During the strike, while the academic year was put on hold, parents, family members and guardians made alternate plans for their children who typically would be in school. As an option for families, Chicago opened up more than 140 schools as “Children First” sites. While the schools don’t offer academics, they do offer a structured and safe environment for students. For many parents, who scrambled to find alternative options so they could attend to work and other responsibilities, they may also have offered piece of mind.

Clearly, the strike, and the outcome of the strike, will impact nearly everyone in Chicago in one way or another. But the hundreds of thousands of public school students, including the thousands of students with disabilities, are some of, if not the most, affected. A number of Access Living Empowered Fe Fes, a support and organizing group for young women with disabilities, are public school students. While the media ran stories that cover the perspective of union members, teachers, parents, City Officials, and school administrators, Access Living tried to catch up with some of the students.

Alexis Smith is a junior at Westinghouse College Prep. She hopes to study journalism at a four year university when she graduates from high school. During the strike, Alexis stayed home with her grandmother. Though there we no classes, Alexis stayed busy. “I still have work to keep me occupied,” she said. She took the time off from classes to study and catch up on assignments. Speaking about the strike, Alexis said, “I think there are pros and cons. If the strike goes well, teachers will be able to teach in smaller classrooms. That will be helpful because teachers will be able to devote more attention to individuals. In terms of the cons, she said, “Teachers will be far behind. The teachers will rush the material. It will make it harder [for students] to learn everything, remember everything.”

Asked about the schools that stayed open to accommodate the students, Alexis thought she was better off studying at her grandmother’s house, “My time is better spent at home studying,” she said.

Another Empowered Fe Fe who attends public school is Shannon Young, a senior at Vaughn. Shannon lives with her mother, who works during the day. Rather than go to a “Children First” site, she spent the first few days of the strike at a friend’s house. After she graduates, she wants to study math and reading at the University of Illinois. But Shannon is concerned that the strike her timeline for graduation. “I will be very upset if the strike [continues],” she said. “I want to stay in school so I can graduate.”

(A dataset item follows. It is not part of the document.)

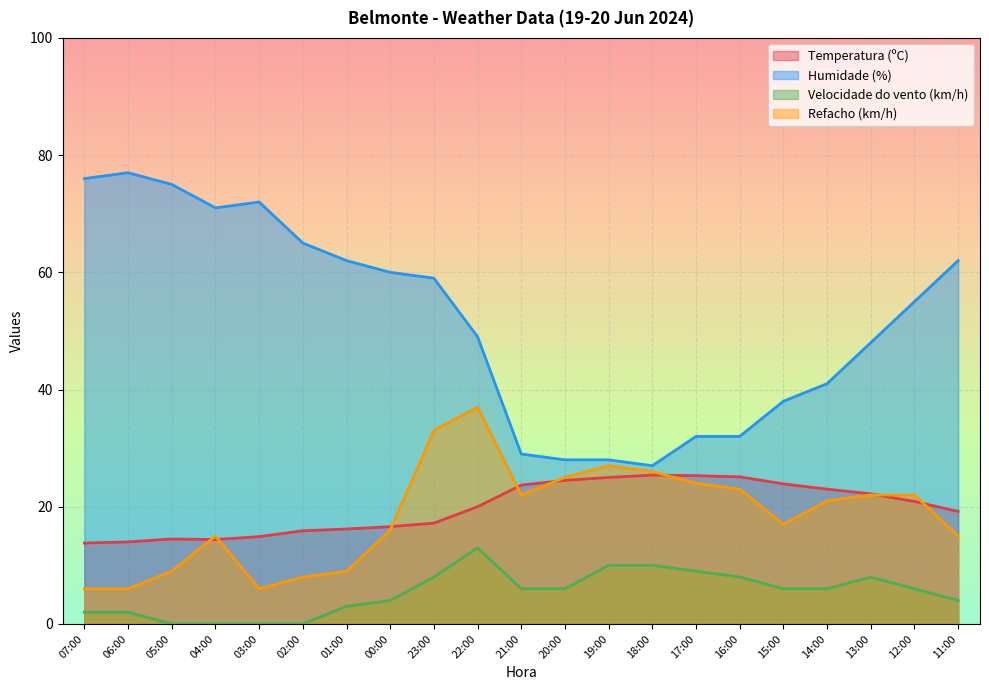

Does the chart display data point markers on the line(s)?

No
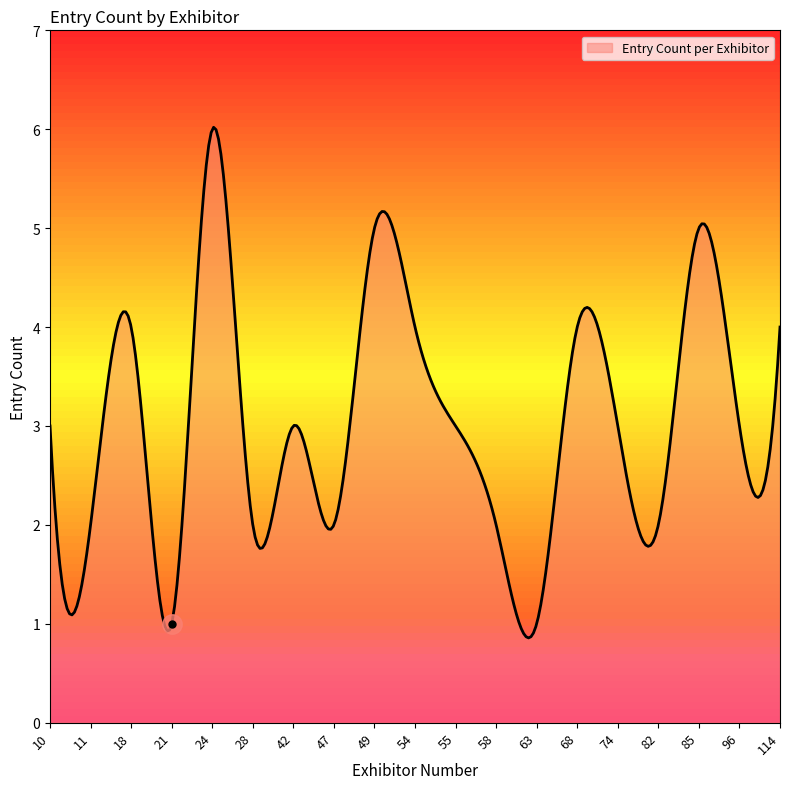

What is the sum of all values?

904.8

Garrett and Gavin Jones are brothers who participate in Access Living’s Disability Justice Mentoring Project. They’ve stayed home during the strike. According to their mother, who posted on Access Living’s Facebook Page, “We are hanging around home, catching up on homework, and going to therapies at RIC (Rehabilitation Institute of Chicago).

Though the issues involved around the strike in Chicago are complex, most everyone hopes the strike will end soon so that educators can get back to the business of teaching, and students can get back to the business of learning.

On Monday, September 17, the Chicago Public Schools filed a legal request in Court to issue a preliminary injunction to end the strike. According to the Sun-Times, the legal document includes specific mention of Special Education. Referring to public school students, the document says: “All of these students now face the all too real prospect of prolonged hunger, increased risk of violence and disruption of critical special education services, and all because of decisions not of their making, in which they did not have a voice or a vote,” the complaint alleges.”

While special education students probably appreciate the recognition, all students, whether disabled or not, and whether in special education or general education programming, will miss at least seven days of school. Each student, not just special education students, face “disruption” of “critical” services.
And when the strike ends and resolutions are reaches, it is the hope of Access Living, and probably people throughout Chicago, that students, both disabled and non disabled, are the ones who benefit most from the agreements.